Paris. Philharmonie. Salle Pierre Boulez. Lundi 27 mars 2023
En à peine plus de trois ans, Alexandre
Kantorow serait-il déjà devenu la coqueluche du public parisien ? A en
juger de l’accueil que lui a réservé la Philharmonie lundi 27 mars 2023, la
réponse est plus que positive. Une Salle Pierre Boulez pleine comme un œuf,
ovationnant à tout rompre le jeune homme de vingt-cinq ans, digne fils de son
père violoniste et chef d’orchestre Jean-Jacques Kantorow, l’atteste
indubitablement.
Il faut dire que son récital a été impressionnant, un véritable envoutement sonore et une ensorceleuse poésie dans un programme intelligemment pensé dans lequel son jeu et sa virtuosité naturelle lui ont permis d’exprimer avec une infinie variété de ductiles nuances et des couleurs au spectre large et surnaturel, suscitant une véritable alchimie de musicalité magnifiée par une technique étourdissante. Ainsi servies, les œuvres du programme ont dégagé une grande humanité. Interprété avec élégance et un sens des nuances saisissant, magnifié par un touché aérien et coloré des doigts de magicien du jeune pianiste français de 25 ans vainqueur à l’unanimité de l’exigeant Concours Tchaïkovski 2019, l’émotion a été à son comble, motivant une écoute quasi religieuse interrompue néanmoins par quelques applaudissements intempestifs entre les mouvements.

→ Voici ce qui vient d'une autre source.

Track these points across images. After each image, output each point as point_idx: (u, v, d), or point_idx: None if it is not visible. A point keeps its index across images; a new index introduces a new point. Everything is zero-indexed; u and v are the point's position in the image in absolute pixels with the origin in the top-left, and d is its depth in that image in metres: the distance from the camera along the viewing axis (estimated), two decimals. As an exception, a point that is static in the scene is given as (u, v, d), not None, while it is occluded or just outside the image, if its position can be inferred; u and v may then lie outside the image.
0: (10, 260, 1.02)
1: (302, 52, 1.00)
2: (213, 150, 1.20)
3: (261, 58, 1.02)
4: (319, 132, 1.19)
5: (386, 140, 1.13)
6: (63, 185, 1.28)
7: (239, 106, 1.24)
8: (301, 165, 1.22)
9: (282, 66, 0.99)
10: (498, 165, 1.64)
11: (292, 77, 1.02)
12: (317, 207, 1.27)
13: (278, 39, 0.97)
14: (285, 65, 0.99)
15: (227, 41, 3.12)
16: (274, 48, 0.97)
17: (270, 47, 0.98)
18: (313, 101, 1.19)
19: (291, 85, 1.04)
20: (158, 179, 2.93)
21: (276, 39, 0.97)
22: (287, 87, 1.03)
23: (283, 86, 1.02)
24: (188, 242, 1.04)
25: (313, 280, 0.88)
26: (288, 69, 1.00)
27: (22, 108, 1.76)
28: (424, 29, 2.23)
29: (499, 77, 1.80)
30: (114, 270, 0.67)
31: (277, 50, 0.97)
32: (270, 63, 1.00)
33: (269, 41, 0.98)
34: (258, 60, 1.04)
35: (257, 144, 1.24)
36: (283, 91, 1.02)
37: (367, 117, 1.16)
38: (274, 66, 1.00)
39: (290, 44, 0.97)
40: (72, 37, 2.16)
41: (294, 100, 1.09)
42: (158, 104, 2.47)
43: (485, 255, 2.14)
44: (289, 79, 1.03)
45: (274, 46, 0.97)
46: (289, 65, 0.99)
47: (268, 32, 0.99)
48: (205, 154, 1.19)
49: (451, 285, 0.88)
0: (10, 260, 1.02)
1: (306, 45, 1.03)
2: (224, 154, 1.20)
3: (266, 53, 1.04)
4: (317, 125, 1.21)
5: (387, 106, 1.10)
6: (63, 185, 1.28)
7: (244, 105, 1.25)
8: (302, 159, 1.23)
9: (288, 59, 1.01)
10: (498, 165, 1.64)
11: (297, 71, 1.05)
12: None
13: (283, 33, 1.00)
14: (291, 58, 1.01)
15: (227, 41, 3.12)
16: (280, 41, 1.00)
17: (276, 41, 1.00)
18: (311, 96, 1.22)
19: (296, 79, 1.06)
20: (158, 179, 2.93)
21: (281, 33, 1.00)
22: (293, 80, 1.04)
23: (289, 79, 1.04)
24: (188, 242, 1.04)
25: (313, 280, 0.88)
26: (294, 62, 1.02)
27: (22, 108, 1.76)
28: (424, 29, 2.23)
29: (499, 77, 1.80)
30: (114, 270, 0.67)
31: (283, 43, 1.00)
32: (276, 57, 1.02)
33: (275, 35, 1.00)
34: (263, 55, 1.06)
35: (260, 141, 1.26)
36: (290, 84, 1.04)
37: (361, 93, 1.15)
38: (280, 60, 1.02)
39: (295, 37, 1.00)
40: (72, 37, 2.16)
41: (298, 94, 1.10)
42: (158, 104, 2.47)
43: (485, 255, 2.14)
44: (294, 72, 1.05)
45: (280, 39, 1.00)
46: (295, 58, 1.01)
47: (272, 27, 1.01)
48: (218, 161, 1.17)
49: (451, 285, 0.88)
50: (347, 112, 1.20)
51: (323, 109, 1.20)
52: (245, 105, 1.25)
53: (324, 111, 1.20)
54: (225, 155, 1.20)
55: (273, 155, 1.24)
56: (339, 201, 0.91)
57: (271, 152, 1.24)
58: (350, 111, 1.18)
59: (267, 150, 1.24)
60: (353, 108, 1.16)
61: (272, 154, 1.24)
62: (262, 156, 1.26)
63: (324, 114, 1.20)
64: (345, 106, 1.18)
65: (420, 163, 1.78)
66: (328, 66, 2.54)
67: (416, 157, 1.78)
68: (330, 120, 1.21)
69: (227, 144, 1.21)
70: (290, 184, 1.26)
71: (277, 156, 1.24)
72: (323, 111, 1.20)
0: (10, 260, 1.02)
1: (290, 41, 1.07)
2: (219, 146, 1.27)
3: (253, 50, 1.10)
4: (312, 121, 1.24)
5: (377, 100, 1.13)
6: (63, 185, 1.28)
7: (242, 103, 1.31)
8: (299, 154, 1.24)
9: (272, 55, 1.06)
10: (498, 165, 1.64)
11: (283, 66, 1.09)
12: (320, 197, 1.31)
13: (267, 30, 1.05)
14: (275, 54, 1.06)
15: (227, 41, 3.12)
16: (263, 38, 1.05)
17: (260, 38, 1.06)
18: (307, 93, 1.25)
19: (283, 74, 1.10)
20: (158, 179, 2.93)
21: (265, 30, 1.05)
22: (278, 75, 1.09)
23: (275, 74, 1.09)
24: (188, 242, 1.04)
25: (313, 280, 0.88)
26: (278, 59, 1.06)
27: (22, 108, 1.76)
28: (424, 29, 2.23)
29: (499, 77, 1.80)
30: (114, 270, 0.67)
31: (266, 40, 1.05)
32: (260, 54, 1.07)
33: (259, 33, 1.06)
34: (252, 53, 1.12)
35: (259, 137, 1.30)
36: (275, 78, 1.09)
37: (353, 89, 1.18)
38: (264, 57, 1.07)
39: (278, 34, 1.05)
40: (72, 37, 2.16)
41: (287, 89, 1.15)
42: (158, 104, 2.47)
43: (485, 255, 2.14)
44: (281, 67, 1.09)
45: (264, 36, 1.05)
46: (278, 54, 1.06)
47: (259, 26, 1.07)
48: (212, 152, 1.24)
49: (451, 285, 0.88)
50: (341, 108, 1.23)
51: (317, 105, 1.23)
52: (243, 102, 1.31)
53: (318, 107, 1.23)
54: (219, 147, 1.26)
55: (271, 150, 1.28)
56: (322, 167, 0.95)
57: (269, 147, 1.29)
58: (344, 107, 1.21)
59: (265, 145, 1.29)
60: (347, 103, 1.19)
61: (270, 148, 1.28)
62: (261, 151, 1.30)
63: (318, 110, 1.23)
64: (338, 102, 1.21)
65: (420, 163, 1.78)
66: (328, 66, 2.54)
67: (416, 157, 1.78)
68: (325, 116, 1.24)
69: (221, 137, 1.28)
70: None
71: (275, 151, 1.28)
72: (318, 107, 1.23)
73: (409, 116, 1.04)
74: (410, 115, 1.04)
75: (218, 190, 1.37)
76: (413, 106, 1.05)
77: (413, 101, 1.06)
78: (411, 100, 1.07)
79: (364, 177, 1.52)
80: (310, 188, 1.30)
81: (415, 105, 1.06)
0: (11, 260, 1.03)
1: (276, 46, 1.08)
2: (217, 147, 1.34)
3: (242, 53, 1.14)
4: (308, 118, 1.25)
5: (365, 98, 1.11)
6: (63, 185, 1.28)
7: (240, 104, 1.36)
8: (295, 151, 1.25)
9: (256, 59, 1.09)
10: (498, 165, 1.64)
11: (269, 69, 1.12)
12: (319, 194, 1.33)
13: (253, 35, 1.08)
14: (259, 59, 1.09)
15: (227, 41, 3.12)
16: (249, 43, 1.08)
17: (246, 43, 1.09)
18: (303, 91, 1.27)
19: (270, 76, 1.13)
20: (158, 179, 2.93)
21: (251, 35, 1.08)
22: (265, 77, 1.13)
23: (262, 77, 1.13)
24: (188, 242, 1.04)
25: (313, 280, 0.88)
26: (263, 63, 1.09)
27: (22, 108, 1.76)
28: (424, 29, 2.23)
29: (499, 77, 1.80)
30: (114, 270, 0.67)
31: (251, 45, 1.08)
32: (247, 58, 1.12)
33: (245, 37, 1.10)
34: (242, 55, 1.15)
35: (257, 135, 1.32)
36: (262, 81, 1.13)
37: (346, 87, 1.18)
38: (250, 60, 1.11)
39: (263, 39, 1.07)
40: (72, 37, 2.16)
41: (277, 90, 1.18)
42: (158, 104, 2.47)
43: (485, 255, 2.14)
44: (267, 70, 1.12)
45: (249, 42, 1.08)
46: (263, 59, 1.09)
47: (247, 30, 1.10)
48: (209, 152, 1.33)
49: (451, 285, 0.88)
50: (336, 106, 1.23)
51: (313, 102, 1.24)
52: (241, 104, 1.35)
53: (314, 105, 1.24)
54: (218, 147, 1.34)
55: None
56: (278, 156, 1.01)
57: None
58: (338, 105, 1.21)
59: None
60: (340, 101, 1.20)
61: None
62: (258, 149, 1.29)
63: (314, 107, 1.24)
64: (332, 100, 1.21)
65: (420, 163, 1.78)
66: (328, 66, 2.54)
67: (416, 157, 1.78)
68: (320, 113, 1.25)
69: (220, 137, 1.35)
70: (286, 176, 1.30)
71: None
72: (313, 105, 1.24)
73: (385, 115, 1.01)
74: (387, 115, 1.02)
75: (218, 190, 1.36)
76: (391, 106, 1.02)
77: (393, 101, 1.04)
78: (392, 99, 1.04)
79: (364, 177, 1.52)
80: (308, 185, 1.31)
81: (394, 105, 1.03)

Deux grandes partitions en ut majeur avec au centre quatre lieder dans des arrangements pour piano couvrant période 1816-1853… Tout d’abord la Sonate n° 1 en ut majeur op. 1 composée en 1853 par Johannes Brahms qui a atteint sous les doigts magnétiques d’Alexandre Kantorow une profondeur impressionnante au service d’une tension dramatique ahurissante, suivie après l’entracte de quatre lieder (Der Wanderer, Der Müller und der Bach, Frühlingsglaube, Die Stadt et Am Meer) de Schubert au chant souverain dans les admirables arrangements pour piano seul de Franz Liszt, Der Wanderer annonçant l’athlétique Wanderer Fantasie pour piano en ut majeur D. 760 que le même Schubert a composée en 1822 et qui, sous les doigts d’Alexandre Kantorow, devient une véritable invitation au voyage truffée d’obstacles surmontés avec panache par le pianiste.

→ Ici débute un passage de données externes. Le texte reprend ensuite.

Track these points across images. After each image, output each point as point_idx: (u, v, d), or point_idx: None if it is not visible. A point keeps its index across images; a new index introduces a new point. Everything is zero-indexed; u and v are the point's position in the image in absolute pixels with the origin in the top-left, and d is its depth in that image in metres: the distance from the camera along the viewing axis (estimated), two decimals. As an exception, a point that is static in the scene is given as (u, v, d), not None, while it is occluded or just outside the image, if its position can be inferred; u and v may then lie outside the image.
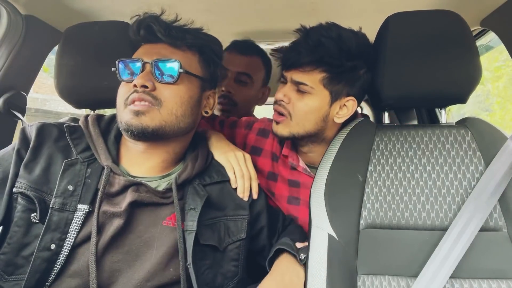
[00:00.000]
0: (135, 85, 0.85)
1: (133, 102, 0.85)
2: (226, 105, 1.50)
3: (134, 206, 0.85)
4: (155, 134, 0.86)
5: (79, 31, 1.10)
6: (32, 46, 1.28)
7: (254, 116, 1.60)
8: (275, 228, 1.05)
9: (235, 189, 0.98)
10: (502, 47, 1.26)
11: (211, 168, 0.99)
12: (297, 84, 1.03)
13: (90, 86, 1.06)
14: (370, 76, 1.03)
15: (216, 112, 1.54)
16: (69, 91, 1.09)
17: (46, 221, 0.78)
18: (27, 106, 1.33)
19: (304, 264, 0.87)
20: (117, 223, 0.82)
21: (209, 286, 0.86)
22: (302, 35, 1.03)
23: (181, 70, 0.87)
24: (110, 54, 0.95)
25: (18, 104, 1.28)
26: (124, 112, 0.86)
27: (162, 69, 0.87)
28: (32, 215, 0.79)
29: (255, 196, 0.99)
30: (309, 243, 0.88)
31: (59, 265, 0.78)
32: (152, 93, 0.85)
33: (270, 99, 1.45)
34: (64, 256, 0.78)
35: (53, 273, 0.77)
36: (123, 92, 0.88)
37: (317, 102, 1.02)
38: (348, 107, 1.05)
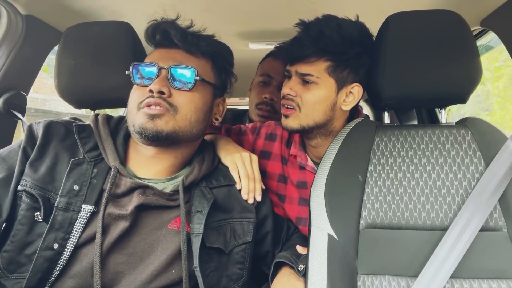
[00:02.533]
0: (151, 90, 0.84)
1: (148, 105, 0.84)
2: (267, 112, 1.49)
3: (141, 209, 0.85)
4: (169, 138, 0.85)
5: (79, 31, 1.10)
6: (32, 46, 1.28)
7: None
8: (279, 237, 1.05)
9: (240, 191, 0.97)
10: (502, 47, 1.26)
11: (218, 171, 0.99)
12: (302, 76, 1.04)
13: (90, 86, 1.06)
14: (370, 61, 1.04)
15: (255, 118, 1.54)
16: (69, 91, 1.09)
17: (50, 220, 0.78)
18: (27, 106, 1.33)
19: (304, 275, 0.87)
20: (122, 225, 0.82)
21: None
22: (303, 28, 1.04)
23: (197, 78, 0.87)
24: (110, 54, 0.96)
25: (18, 104, 1.28)
26: (138, 115, 0.85)
27: (178, 75, 0.87)
28: (36, 213, 0.79)
29: (258, 198, 0.98)
30: (309, 243, 0.88)
31: (61, 265, 0.78)
32: (168, 100, 0.85)
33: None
34: (67, 256, 0.78)
35: (55, 273, 0.77)
36: (136, 96, 0.88)
37: (324, 92, 1.03)
38: (354, 93, 1.06)
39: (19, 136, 1.32)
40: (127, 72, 0.90)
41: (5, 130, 1.34)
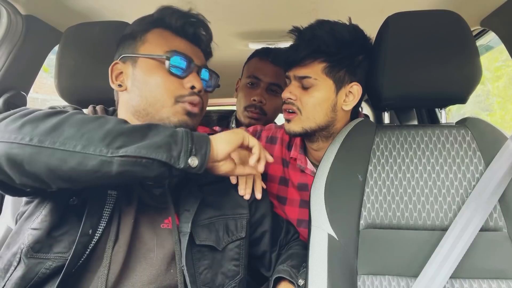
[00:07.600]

Ce programme bien pensé aura été malheureusement trop court, avec moins de quatre-vingt minutes. Tant et si bien que, certainement conscient de cette brièveté, Alexandre Kantorow n’a pas été avare de bis, au nombre de quatre, gonflant le minutage de vingt-cinq minutes en prolongeant le caractère poignant de la fantaisie schubertienne par quatre réductions pour piano, commençant par la Valse triste de Jean Sibelius arrangée par deux Hongrois, le compositeur violoniste Franz von Vecsey (1893-1935) et le pianiste György Cziffra (1921-1994), poursuivant avec le lied Ständchen (Sérénade) D. 957 de Franz Schubert arrangé par Franz Liszt joué avec un iPad sur le pupitre, puis le Rondo de Mozart Alla Turka arrangé par le pianiste russe Arcadi Volodos, enfin la Litanie « Am Tage Aller Seelen » (« Pour la Fête de Toutes les Âmes ») D. 343 de Schubert dans la version pour piano de Liszt.